Transcribe every line of text in the data below verbatim, omitting the pictures.

Working data -

⁂

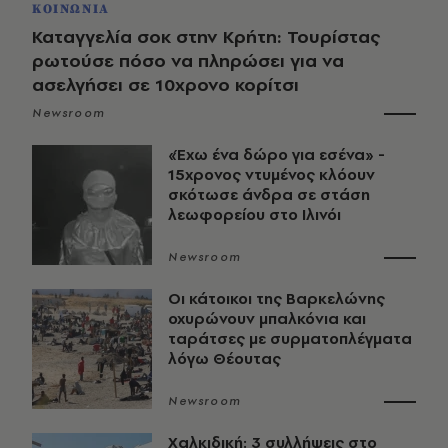
ΚΟΙΝΩΝΙΑ
Καταγγελία σοκ στην Κρήτη: Τουρίστας
ρωτούσε πόσο να πληρώσει για να
ασελγήσει σε 10χρονο κορίτσι
Newsroom
«Έχω ένα δώρο για εσένα» -
15χρονος ντυμένος κλόουν
σκότωσε άνδρα σε στάση
λεωφορείου στο Ιλινόι
Newsroom
Οι κάτοικοι της Βαρκελώνης
οχυρώνουν μπαλκόνια και
ταράτσες με συρματοπλέγματα
λόγω Θέουτας
Newsroom
Χαλκιδική: 3 συλλήψεις στο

⁂

Answer section -
ΚΟΙΝΩΝΙΑ
Καταγγελία σοκ στην Κρήτη: Τουρίστας
ρωτούσε πόσο να πληρώσει για να
ασελγήσει σε 10χρονο κορίτσι
Newsroom
«Έχω ένα δώρο για εσένα» -
15χρονος ντυμένος κλόουν
σκότωσε άνδρα σε στάση
λεωφορείου στο Ιλινόι
Newsroom
Οι κάτοικοι της Βαρκελώνης
οχυρώνουν μπαλκόνια και
ταράτσες με συρματοπλέγματα
λόγω Θέουτας
Newsroom
Χαλκιδική: 3 συλλήψεις στο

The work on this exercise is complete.